Study the way this place changed from forest to farmland and resort area, and pretty soon you will find yourself up to your eyebrows in Civil War veterans. Men and boys—so many boys—who enlisted or were drafted, who lost a limb or languished from disease, who came home broken in some indefinable way. . . women who wrested survival for themselves and their children from hard soil, who died in childbirth, who buried babies—so many babies—who posed iron-faced for their portraits. They came here to get a fresh start, or escape from old mistakes. Let them capture you and you will find yourself enmeshed in a tangled web of family relationships.
It’s like putting a puzzle together, except that you don’t really know what the picture looks like, and the shapes of the pieces shift. I was over at Bayview Cemetery again, taking pictures of tombstones, peering at faint inscriptions, trying to fill in some blanks. Who are these people? I wondered, and why have they gotten such hold of me??? For the first time I noticed this tree.
It was difficult to get a picture that would show you how odd it is. Every branch of it twists and twines about other branches. It is such a tangle that I cannot imagine how it grew so.
Well, this tree isn’t a patch on the tangled patterns of the lives of the people buried here. If you ever lived in a small town, you remember hearing its stories, and you remember that there were always digressions. When Naomi’s first baby was born—Naomi was a Skinner, you know . . . The Blakely women could be pretty grim, but they had reason to be . . . Don’t know why Wendell bought that acreage—no Evans ever made a living farming . . .
Kathy Windiate is becoming as obsessed with old graves as I am. As Township Clerk, she has the task of entering Lakeview Cemetery records in a database. The old deeds and death records are a revelation. Diphtheria, smallpox, a shotgun blast, childbirth . . . wait, wait, a shotgun blast? This peaceful little place is not always what you think it is. Never has been. Isn’t now. Kathy and I may have to start a chapter of Local History Addicts Anonymous.
I am deeply entangled in digressions, lost in details. After the trip to Bayview I wandered about the back roads that still mark off the homesteads of Norman Larabee, John Keffe, William Burns, Daniel Blakely. It’s good to get a little perspective. Look at the sweep of the land, from the high ridges of the drumlins, across Torch Lake, down to the Bay.
Look into the setting sun and you will see nothing but its glare. Turn and look at the land. Everything is there, written in fire and blood.
Babs Young
March 15, 2010
I love this last photo. You are so right that turning away from the sunrise or sunset can reveal some lovely stuff.
Gerry
March 15, 2010
Thank you, Babs. I love it too. I loved even more just looking at it. As I descended Bennett Hill Road verrrry carefully I could see every house and barn and silo on the ridge aflame.
katherine
March 15, 2010
Beautiful photo
Gerry
March 15, 2010
Thank you Katherine.
uphilldowndale
March 16, 2010
Lovely post Gerry. I think that tree has fallen victim to a virus, look at the trunk all was straight and sturdy, up to a point, then all hell breaks loose
Gerry
March 16, 2010
That makes sense–and an even better metaphor. Thank you!
katherine
March 16, 2010
It may be one of those Harry Lauder’s Walking Stick trees but I don’t know.
Gerry
March 16, 2010
It’s a puzzle. With luck I’ll get over there again while it’s in bud. Assuming it buds.
flandrumhill
March 17, 2010
There are those who see the forest and those who see the trees. You’re not chronically distracted. You’re just one of those people who see the trees. Upright or gnarly, each one holds such an interesting history at its centre that it’s downright impossible to not want to learn more about it (and the one next to it too).
Your last paragraph has given me something altogether new to think about.
Gerry
March 17, 2010
Why thank you. I think it’s a fine thing to have something new to think about.
════════
Directions —
1. In the cemetery post, what task does Kathy Windiate have as Township Clerk?
2. Translate this sentence from the cemetery post into Spanish: "It is such a tangle that I cannot imagine how it grew so."

Dataset excerpts —
════════
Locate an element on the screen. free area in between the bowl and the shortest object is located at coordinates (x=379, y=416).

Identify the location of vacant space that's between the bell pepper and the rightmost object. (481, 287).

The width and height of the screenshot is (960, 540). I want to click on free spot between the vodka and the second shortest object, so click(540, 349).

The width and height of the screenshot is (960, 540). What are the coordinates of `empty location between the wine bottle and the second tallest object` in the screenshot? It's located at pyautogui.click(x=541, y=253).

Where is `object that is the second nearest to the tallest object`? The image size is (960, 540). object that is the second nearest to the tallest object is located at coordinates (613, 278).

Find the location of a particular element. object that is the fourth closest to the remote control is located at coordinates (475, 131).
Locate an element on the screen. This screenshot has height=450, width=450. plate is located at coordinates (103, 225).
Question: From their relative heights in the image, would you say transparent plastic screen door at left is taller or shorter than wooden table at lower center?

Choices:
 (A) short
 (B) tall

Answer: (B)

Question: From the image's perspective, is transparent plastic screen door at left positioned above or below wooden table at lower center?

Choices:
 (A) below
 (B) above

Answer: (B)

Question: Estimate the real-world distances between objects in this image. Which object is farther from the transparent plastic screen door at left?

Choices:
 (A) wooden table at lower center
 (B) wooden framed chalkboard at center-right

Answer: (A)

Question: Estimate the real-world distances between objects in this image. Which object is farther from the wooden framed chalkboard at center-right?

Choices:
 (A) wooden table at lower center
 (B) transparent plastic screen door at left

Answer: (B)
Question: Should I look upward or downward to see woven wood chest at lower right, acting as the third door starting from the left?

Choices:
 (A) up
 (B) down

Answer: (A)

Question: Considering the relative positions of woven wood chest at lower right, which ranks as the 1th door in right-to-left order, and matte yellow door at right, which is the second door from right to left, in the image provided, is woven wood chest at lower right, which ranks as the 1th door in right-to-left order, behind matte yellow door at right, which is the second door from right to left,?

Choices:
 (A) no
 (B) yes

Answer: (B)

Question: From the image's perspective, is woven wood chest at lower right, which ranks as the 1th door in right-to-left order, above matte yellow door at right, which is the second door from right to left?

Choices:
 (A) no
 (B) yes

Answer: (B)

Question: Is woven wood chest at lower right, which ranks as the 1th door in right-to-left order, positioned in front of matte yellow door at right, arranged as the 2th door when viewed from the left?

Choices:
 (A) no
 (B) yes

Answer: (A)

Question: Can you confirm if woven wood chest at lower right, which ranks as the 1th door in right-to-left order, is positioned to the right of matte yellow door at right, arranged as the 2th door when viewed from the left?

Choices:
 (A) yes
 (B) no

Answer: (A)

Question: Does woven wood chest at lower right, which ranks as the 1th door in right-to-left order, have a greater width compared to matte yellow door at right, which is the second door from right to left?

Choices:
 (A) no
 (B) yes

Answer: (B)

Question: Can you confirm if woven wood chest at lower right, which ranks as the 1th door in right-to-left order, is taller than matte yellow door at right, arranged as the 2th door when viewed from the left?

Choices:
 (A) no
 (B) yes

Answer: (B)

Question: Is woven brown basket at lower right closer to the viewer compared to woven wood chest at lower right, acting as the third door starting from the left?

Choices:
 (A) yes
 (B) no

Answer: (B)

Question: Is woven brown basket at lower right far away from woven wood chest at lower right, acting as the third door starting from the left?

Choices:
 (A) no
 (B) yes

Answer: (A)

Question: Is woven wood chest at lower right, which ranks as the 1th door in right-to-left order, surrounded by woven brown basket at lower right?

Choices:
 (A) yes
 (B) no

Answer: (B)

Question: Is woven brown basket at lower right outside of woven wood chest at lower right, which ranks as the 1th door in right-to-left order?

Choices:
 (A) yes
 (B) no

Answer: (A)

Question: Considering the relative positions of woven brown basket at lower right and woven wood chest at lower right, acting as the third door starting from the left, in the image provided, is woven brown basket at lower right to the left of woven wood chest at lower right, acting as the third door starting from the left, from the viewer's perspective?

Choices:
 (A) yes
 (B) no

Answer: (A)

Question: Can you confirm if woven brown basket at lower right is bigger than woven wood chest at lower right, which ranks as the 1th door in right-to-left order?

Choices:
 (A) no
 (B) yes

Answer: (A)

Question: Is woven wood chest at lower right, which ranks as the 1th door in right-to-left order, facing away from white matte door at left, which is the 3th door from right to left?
════════
Answers below —
1. Entering Lakeview Cemetery records in a database.

2. Es un enredo tan grande que no logro imaginar cómo creció así.